Viagra patent expiry in July 2014 arouses interest from Chinese pharmas to target US$81.4 billion market
July 26, 2013 Leave a comment
Viagra patent expiry arouses interest from Chinese pharmas
Staff Reporter
2013-07-26
Pfizer’s Viagra patent will expire in July 2014 and Chinese corporations such as Guangzhou Pharmaceutical Holdings and Lianhuan Pharmaceutical are getting ready to flood the market with generic versions of the erectile dysfunction drug. In fact, the expiry of Viagra’s patent is just one instance from the over 600 patented drugs whose patents started expiring after 2012, according to the Chinese Medical Report.For the Chinese market, where 90% of the drugs are generics, the cheaper version of an erectile dysfunction drug will target a 500-billion-yuan (US$81.4 billion) market.
In 2012, patents of Merck Sharp & Dohme’s Montelukast Sodium Chewable Tablets, Novartis AG’s Valsartan and Abbott’s TriCor all lapsed. There are at least 15 other drugs, commanding a US$29 billion market, that will no longer be protected by patents in 2013.
Data revealed that erectile dysfunction drugs has a market potential of 20 billion yuan (US$3.3 billion), and Viagra accounted for about 5% of the total. Viagra sales have exceeded 2 billion yuan (US$326 million) globally.
Responding to the end of Viagra’s patent, Pfizer China stated that it will not take any specific action to protect its Viagra market from being cannibalized by cheaper versions.
In November 2011, the patent for Pfizer’s Lipitor expired. The drug had once generated company sales of over US$10 billion annually. Revenue generated by the drug plummeted after the expiration and hurt Pfizer’s quarterly financial reports for 2012.
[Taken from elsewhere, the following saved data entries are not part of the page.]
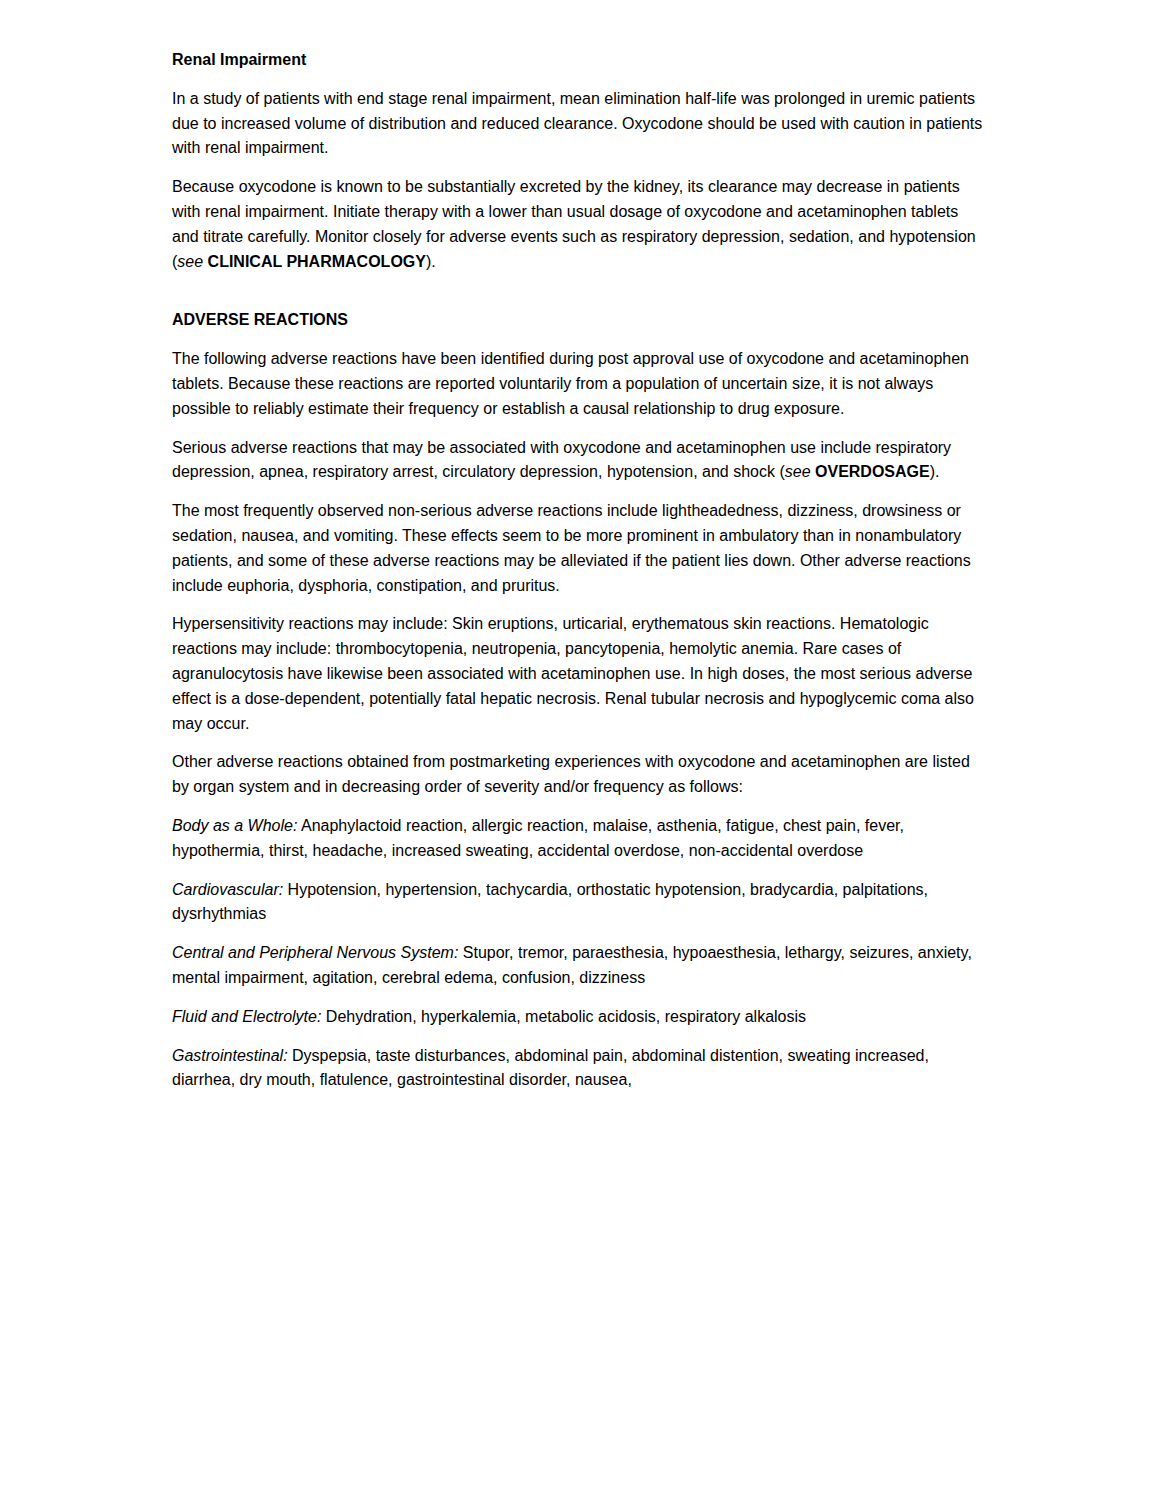Renal Impairment
In a study of patients with end stage renal impairment, mean elimination half-life was prolonged in uremic patients due to increased volume of distribution and reduced clearance. Oxycodone should be used with caution in patients with renal impairment.
Because oxycodone is known to be substantially excreted by the kidney, its clearance may decrease in patients with renal impairment. Initiate therapy with a lower than usual dosage of oxycodone and acetaminophen tablets and titrate carefully. Monitor closely for adverse events such as respiratory depression, sedation, and hypotension (see CLINICAL PHARMACOLOGY).
ADVERSE REACTIONS
The following adverse reactions have been identified during post approval use of oxycodone and acetaminophen tablets. Because these reactions are reported voluntarily from a population of uncertain size, it is not always possible to reliably estimate their frequency or establish a causal relationship to drug exposure.
Serious adverse reactions that may be associated with oxycodone and acetaminophen use include respiratory depression, apnea, respiratory arrest, circulatory depression, hypotension, and shock (see OVERDOSAGE).
The most frequently observed non-serious adverse reactions include lightheadedness, dizziness, drowsiness or sedation, nausea, and vomiting. These effects seem to be more prominent in ambulatory than in nonambulatory patients, and some of these adverse reactions may be alleviated if the patient lies down. Other adverse reactions include euphoria, dysphoria, constipation, and pruritus.
Hypersensitivity reactions may include: Skin eruptions, urticarial, erythematous skin reactions. Hematologic reactions may include: thrombocytopenia, neutropenia, pancytopenia, hemolytic anemia. Rare cases of agranulocytosis have likewise been associated with acetaminophen use. In high doses, the most serious adverse effect is a dose-dependent, potentially fatal hepatic necrosis. Renal tubular necrosis and hypoglycemic coma also may occur.
Other adverse reactions obtained from postmarketing experiences with oxycodone and acetaminophen are listed by organ system and in decreasing order of severity and/or frequency as follows:
Body as a Whole: Anaphylactoid reaction, allergic reaction, malaise, asthenia, fatigue, chest pain, fever, hypothermia, thirst, headache, increased sweating, accidental overdose, non-accidental overdose
Cardiovascular: Hypotension, hypertension, tachycardia, orthostatic hypotension, bradycardia, palpitations, dysrhythmias
Central and Peripheral Nervous System: Stupor, tremor, paraesthesia, hypoaesthesia, lethargy, seizures, anxiety, mental impairment, agitation, cerebral edema, confusion, dizziness
Fluid and Electrolyte: Dehydration, hyperkalemia, metabolic acidosis, respiratory alkalosis
Gastrointestinal: Dyspepsia, taste disturbances, abdominal pain, abdominal distention, sweating increased, diarrhea, dry mouth, flatulence, gastrointestinal disorder, nausea,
Lipitor’s sales in the United States slid by 80% during the second quarter of last year.
Now several Chinese drug makers are gearing up to release generic versions of Viagra. Guangzhou Pharmaceutical Holdings already obtained a license to produce the drug in 2005. The company is expected to be the first domestic company to sell Viagra generics. Pfizer is expected to be impacted considerably, if foreign drug makers also join in producing cheaper versions of Viagra.
A researcher pointed out that the expiration of patents has handed generic drug makers an enormous business opportunity. Research and development for an original drug usually takes 10 to 15 years and cost up to billions of US dollars.
In comparison, the production of generics is a lot simpler and costs much less. The Chinese generics drug market is estimated to be worth nearly 500 billion yuan (US$81.4 billion) by 2015.